But he said he grew disenchanted with some of the beliefs and tactics more-radical activists used. That disenchantment led him to contacts with the FBI, and in November 2007, agents asked him to work as an undercover informant.

Federal agents asked him to infiltrate a loose-knit group of activists in Austin that included McKay, who did part-time graphic design work at an ad agency, and Crowder, who worked in a sandwich shop. In the months leading up to the GOP convention in St. Paul, the FBI was concerned that some groups planning to converge on St. Paul planned something other than peaceful demonstrations.

Darby accompanied the group to St. Paul. McKay and Crowder later built the Molotov cocktails and alternately planned to bomb either a truck with a large television screen or a parking lot law enforcement officers used, according to later testimony.

McKay and Crowder were charged in September 2008. A little over a month later, Darby's work as an informant was first disclosed by the Pioneer Press.

Crowder pleaded guilty in a plea bargain with prosecutors, but McKay took his case to trial. Darby was the key witness against him.

When McKay testified in his own defense, he claimed Darby entrapped him. He told jurors that had it not been for Darby's urgings, he never would have built the Molotov cocktails.

The jury couldn't reach a verdict and a judge declared a mistrial. Before his second trial was to begin, federal prosecutors said Crowder would be called as a witness against McKay. McKay accepted a plea bargain, averting a retrial.

Crowder was sentenced to two years in prison and is scheduled for release next May. McKay was sentenced to four years in prison, and is due to get out in April 2012.

The retaliation charge was handed up by a federal grand jury in Austin, the Texas capital. The public court file does not indicate how Kibby might have known Darby, but among the conditions of her pretrial release was that she had to avoid any contact with the man or anyone else who may be a potential victim or witness in the case.

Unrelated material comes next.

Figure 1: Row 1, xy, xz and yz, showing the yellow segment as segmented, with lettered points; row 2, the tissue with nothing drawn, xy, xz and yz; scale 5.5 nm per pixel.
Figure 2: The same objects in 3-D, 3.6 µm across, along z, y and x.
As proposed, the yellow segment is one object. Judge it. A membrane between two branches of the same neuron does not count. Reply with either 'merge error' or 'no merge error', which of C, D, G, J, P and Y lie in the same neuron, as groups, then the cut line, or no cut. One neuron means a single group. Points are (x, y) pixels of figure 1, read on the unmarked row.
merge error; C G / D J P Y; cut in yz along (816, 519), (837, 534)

She was released to the custody of her father, identified in court papers as Joe S. Kibby, and a federal magistrate told her she had to undergo any "mental health treatment/counseling" that the U.S. Pretrial Services office deems necessary.

If found guilty, Kibby could face 20 years in prison and a $250,000 fine.

'Zombie In Spirit'

Kibby and her younger brother, Kyle Kibby, were among a group of people arrested July 22, 2006, in downtown Minneapolis. They had applied pasty white makeup and fake blood to their faces, dressed in black, rigged backpacks with boomboxes and gone downtown during the Aquatennial parade. (In a later deposition, Kibby said she didn't wear the makeup but was a "zombie in spirit.")

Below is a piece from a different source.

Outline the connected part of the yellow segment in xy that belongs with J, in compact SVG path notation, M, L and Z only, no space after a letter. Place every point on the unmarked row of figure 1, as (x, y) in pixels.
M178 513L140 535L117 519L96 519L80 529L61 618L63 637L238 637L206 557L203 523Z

Members of the group said they intended the display as performance art and social commentary on "what they believed to be the mindless nature of consumer culture," U.S. District Judge Joan Ericksen later wrote in a court ruling. They used their sound system to broadcast "silly mock advertisements like 'brain check on aisle five,' 'get your brains here,' and 'brains,' " Ericksen wrote.

When an assistant city attorney took Kibby's deposition, he asked her how zombies walked.

"If I remember correctly in the police report and in the media, they use the term 'lurching,' " she replied. "And I think that's traditionally what you would refer to as a zombie walk is 'lurch.' Have I lurched before in my life? Yes. In this instance, perhaps."

Police originally told them to turn down their music, but the confrontation escalated into arrests. The zombies were taken into custody for alleged disorderly conduct and for allegedly violating a law passed after the 9/11 terrorist attacks that made it a crime to alarm the public with simulated weapons of mass destruction.

They were never charged, but they sued the city and Hennepin County for false imprisonment, assault, battery and defamation. The city and county moved to have the case dismissed.

In a ruling last September, Ericksen wrote that while she doubted the arrests "were strictly necessary," the plaintiffs didn't have a case on some charges and the defendants had immunity on the others. She granted a summary judgment in the city and county's favor.

Kibby and the others filed a notice of appeal. The case was argued before a panel of the 8th Circuit Court of Appeals on June 9, seven days after Kibby was indicted in Texas. A ruling has not yet been handed down.